PRIME II helped a wider range of primary providers reach more people with critical family planning and reproductive health (FP/RH) services by:
- Building the capacity of non-traditional cadres such as volunteer health promoters and pharmacy agents
- Helping countries expand service delivery in postabortion care, prevention of mother-to-child transmission of HIV, and prevention of postpartum hemorrhage
- Assisting large-scale in-service training and pre-service education programs
- Supporting providers through national policies and protocols.
Kenya: To address high rates of maternal mortality and morbidity due to unsafe and incomplete abortion, PRIME II trained private-sector nurse-midwives working in three of Kenya’s seven provinces in postabortion care including emergency treatment and family planning counseling and services. By the end of the two-year project, 155 trained providers had successfully treated 1,603 women with postabortion complications using manual vacuum aspiration and counseled 81% of these women in family planning, resulting in 56% leaving with or agreeing to return for a FP method.
Benin, Ethiopia, Mali: PRIME II trained more than 300 providers in active management of the third stage of labor (AMTSL), a recommended practice that significantly reduces the incidence of life-threatening postpartum hemorrhage. Vaginal births with AMTSL at project facilities increased from 0% to 76% in Benin, 1% to 90% in Ethiopia, and 0% to 55% in Mali.
Paraguay: PRIME II provided technical assistance to the Quality Project, which supported the Ministry of Health in three regions to improve family planning counseling and services. Providers significantly improved their performance in five priority areas (counseling, informed consent, technical competence, client-provider interaction and availability of methods): from 36% of tasks performed to standard at baseline to 80% at final evaluation.

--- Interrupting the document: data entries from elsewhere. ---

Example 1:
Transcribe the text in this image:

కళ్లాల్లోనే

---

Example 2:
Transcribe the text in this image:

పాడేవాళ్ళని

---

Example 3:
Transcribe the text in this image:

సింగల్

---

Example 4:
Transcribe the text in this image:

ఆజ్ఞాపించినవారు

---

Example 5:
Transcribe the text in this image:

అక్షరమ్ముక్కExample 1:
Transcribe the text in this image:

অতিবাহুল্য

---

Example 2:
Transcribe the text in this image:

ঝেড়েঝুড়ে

Nicaragua: PRIME II trained over 160 traditional birth attendants (TBAs), physicians, nurses and community leaders to help reduce high maternal mortality levels in the Jinotega region by strengthening provider and community preparation for deliveries and obstetric emergencies. Observation by experts and consumers documented significantly improved maternal care practices by providers including a 20% improvement in management of postpartum hemorrhage and a dramatic reduction in TBAs using injections to “hurry labor” (3.6 times less than at baseline).

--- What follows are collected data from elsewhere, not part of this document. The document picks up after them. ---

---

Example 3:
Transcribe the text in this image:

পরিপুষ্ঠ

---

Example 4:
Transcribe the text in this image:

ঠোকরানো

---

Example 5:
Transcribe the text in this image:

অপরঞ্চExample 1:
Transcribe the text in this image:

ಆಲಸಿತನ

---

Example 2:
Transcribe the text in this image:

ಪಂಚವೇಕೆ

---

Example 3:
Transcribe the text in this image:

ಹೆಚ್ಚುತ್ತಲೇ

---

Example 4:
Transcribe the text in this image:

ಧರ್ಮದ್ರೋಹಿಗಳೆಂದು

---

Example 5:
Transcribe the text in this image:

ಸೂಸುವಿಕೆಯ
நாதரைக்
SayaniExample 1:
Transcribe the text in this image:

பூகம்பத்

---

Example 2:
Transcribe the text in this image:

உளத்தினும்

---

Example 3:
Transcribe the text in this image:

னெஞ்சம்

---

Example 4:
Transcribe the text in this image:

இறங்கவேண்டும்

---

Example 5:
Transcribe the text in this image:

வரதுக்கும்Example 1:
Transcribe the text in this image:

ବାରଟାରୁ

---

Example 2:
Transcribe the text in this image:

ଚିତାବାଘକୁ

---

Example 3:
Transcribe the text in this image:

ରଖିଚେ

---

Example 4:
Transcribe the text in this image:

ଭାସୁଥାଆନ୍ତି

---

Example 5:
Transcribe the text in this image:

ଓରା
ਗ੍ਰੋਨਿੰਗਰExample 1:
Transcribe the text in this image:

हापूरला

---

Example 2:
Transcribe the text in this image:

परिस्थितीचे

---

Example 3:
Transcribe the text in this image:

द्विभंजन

India: Three cadres of primary providers of FP/RH services were trained and supported with assistance from PRIME II in wide areas of Uttar Pradesh, India’s most populous state. All cadres consistently achieved high levels of performance to standard: traditional birth attendants (86% of 6,948 assessed), Indigenous System of Medicine practitioners (81% of 12,162 assessed), and Auxiliary Nurse-Midwives/Lady Health Visitors (92% of 6,728 assessed).

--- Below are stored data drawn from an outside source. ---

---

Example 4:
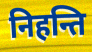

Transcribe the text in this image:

निहन्ति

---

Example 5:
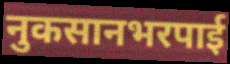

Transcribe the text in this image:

नुकसानभरपाई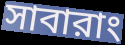
সাবারাংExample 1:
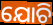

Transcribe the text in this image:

ଯୋଚି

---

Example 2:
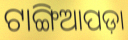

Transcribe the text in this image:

ଟାଙ୍ଗିଆପଡ଼ା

Rwanda: Even when necessary drugs are available, prevention of mother-to-child transmission (PMTCT) of HIV in Rwanda is a major challenge, especially since less than a third of all deliveries are assisted by skilled personnel. PRIME II helped providers improve and increase voluntary counseling and testing (VCT) of prenatal clients at three hospitals and two health centers. The interventions achieved high rates of counseling and testing for women: 98% of 9,501 women attending prenatal care between March 2002 and May 2004 were counseled; 94% of women counseled accepted an HIV test, and 90.5% of the women tested waited or returned for test results. Campaigns to reach women’s husbands or sexual partners through discreet letters of invitation to VCT services also showed promising gains, with 99% of 2,012 partners counseled accepting an HIV test.